Start of Records to process
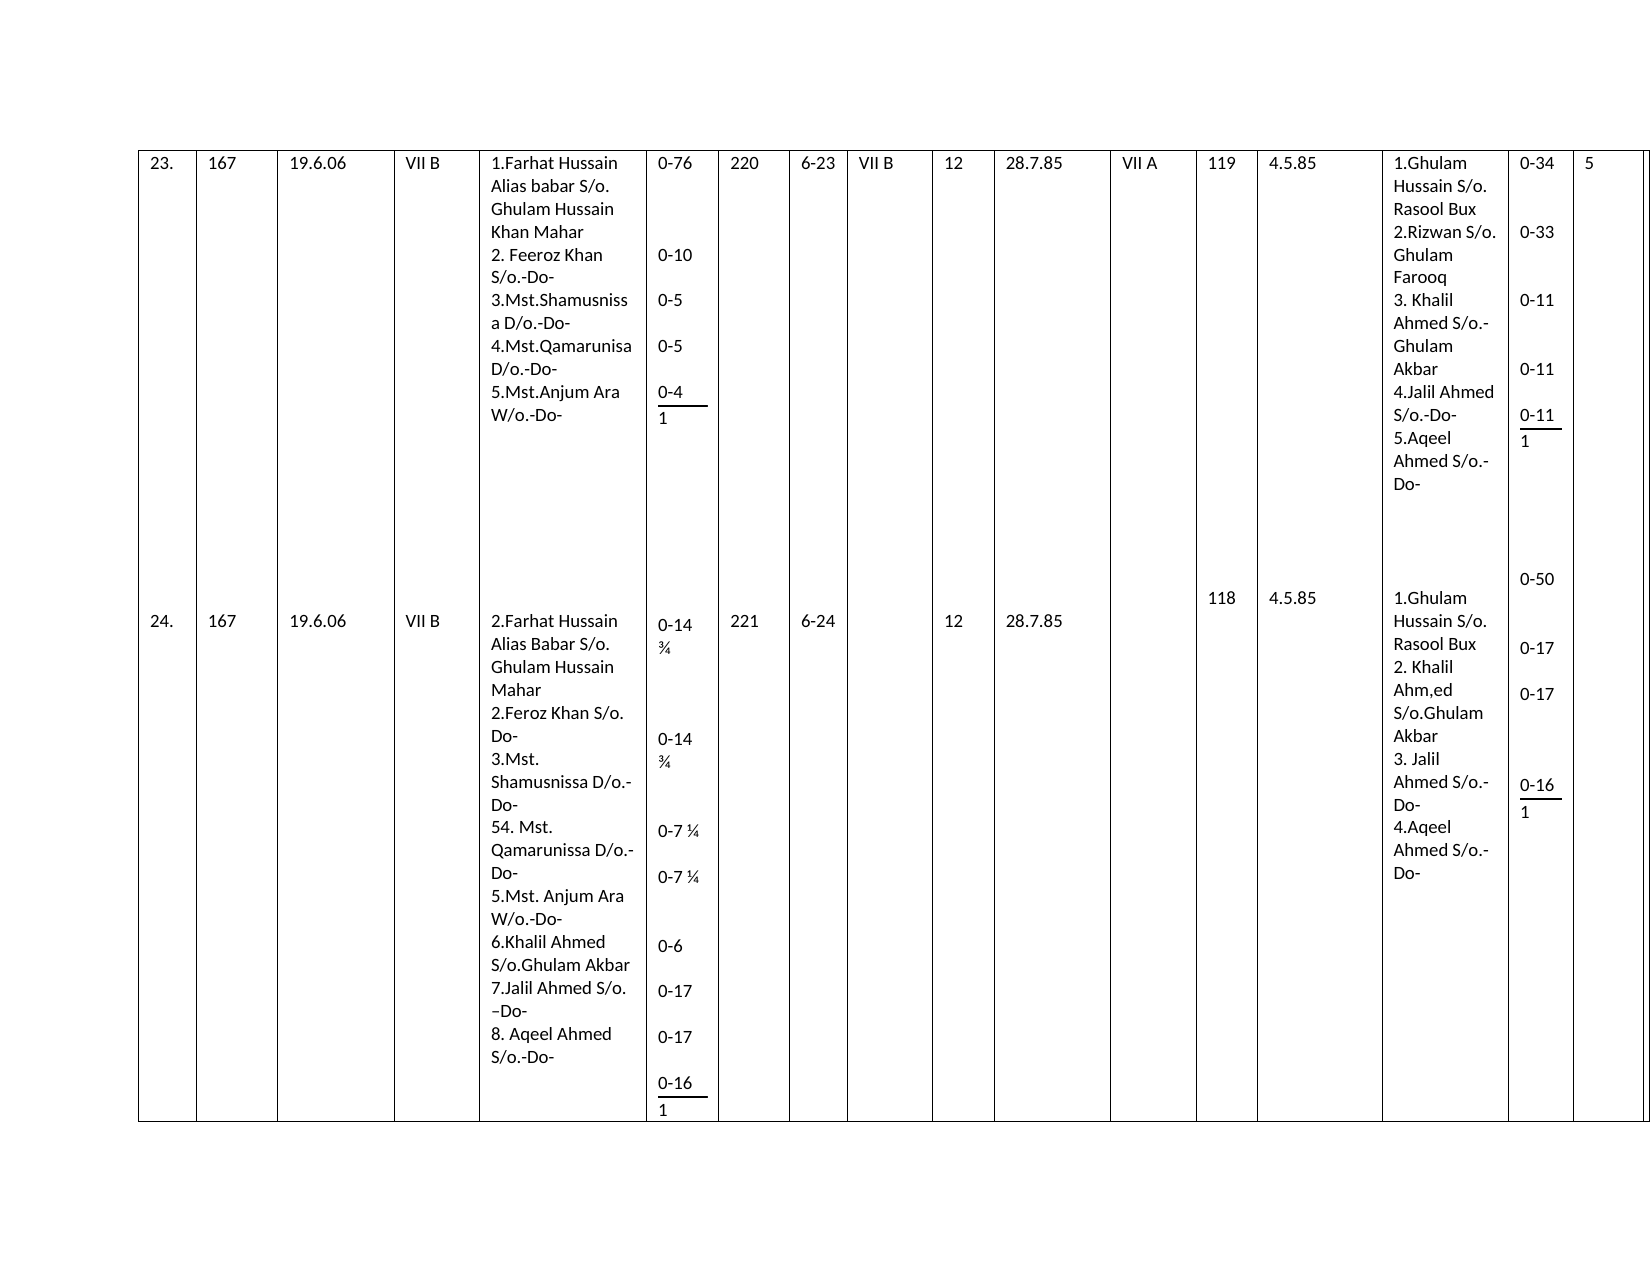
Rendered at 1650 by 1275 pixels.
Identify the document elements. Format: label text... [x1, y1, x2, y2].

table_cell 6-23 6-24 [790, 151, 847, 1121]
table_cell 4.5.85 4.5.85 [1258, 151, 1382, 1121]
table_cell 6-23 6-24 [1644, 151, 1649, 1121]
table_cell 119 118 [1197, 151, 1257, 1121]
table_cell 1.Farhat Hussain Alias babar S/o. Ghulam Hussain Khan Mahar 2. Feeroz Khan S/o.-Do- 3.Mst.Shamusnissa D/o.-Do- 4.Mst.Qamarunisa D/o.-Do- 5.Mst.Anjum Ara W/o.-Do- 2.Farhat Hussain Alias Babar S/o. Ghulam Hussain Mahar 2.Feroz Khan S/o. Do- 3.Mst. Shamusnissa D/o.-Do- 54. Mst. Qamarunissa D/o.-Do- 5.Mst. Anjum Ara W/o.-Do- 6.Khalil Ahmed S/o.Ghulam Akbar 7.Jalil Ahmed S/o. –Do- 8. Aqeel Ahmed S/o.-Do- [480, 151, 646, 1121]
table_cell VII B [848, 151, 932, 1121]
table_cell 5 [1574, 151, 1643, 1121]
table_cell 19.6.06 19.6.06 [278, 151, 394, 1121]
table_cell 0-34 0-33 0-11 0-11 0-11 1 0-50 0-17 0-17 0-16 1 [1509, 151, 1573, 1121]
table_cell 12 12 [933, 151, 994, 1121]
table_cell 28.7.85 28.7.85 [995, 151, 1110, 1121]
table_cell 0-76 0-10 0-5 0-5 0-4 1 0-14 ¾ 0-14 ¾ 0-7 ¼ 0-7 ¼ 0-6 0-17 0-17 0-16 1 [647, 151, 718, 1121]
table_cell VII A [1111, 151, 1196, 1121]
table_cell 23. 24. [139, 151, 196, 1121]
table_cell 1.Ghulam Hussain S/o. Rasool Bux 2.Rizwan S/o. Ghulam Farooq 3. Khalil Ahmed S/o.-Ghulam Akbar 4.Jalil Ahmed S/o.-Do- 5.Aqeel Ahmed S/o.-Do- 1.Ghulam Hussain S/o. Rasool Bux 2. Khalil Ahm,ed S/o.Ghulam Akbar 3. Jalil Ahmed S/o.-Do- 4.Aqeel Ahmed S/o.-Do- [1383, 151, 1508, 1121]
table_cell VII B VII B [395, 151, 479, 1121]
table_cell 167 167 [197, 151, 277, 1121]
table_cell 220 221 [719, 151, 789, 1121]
End of Records to process
*Task brief:*
A faithful copy of every entry is needed, omitting each image.

*Answer section:*
Rendered at 1650 by 1275 pixels.
Identify the document elements. Format: label text... [x1, y1, x2, y2].

table_cell 6-23 6-24 [790, 151, 847, 1121]
table_cell 4.5.85 4.5.85 [1258, 151, 1382, 1121]
table_cell 6-23 6-24 [1644, 151, 1649, 1121]
table_cell 119 118 [1197, 151, 1257, 1121]
table_cell 1.Farhat Hussain Alias babar S/o. Ghulam Hussain Khan Mahar 2. Feeroz Khan S/o.-Do- 3.Mst.Shamusnissa D/o.-Do- 4.Mst.Qamarunisa D/o.-Do- 5.Mst.Anjum Ara W/o.-Do- 2.Farhat Hussain Alias Babar S/o. Ghulam Hussain Mahar 2.Feroz Khan S/o. Do- 3.Mst. Shamusnissa D/o.-Do- 54. Mst. Qamarunissa D/o.-Do- 5.Mst. Anjum Ara W/o.-Do- 6.Khalil Ahmed S/o.Ghulam Akbar 7.Jalil Ahmed S/o. –Do- 8. Aqeel Ahmed S/o.-Do- [480, 151, 646, 1121]
table_cell VII B [848, 151, 932, 1121]
table_cell 5 [1574, 151, 1643, 1121]
table_cell 19.6.06 19.6.06 [278, 151, 394, 1121]
table_cell 0-34 0-33 0-11 0-11 0-11 1 0-50 0-17 0-17 0-16 1 [1509, 151, 1573, 1121]
table_cell 12 12 [933, 151, 994, 1121]
table_cell 28.7.85 28.7.85 [995, 151, 1110, 1121]
table_cell 0-76 0-10 0-5 0-5 0-4 1 0-14 ¾ 0-14 ¾ 0-7 ¼ 0-7 ¼ 0-6 0-17 0-17 0-16 1 [647, 151, 718, 1121]
table_cell VII A [1111, 151, 1196, 1121]
table_cell 23. 24. [139, 151, 196, 1121]
table_cell 1.Ghulam Hussain S/o. Rasool Bux 2.Rizwan S/o. Ghulam Farooq 3. Khalil Ahmed S/o.-Ghulam Akbar 4.Jalil Ahmed S/o.-Do- 5.Aqeel Ahmed S/o.-Do- 1.Ghulam Hussain S/o. Rasool Bux 2. Khalil Ahm,ed S/o.Ghulam Akbar 3. Jalil Ahmed S/o.-Do- 4.Aqeel Ahmed S/o.-Do- [1383, 151, 1508, 1121]
table_cell VII B VII B [395, 151, 479, 1121]
table_cell 167 167 [197, 151, 277, 1121]
table_cell 220 221 [719, 151, 789, 1121]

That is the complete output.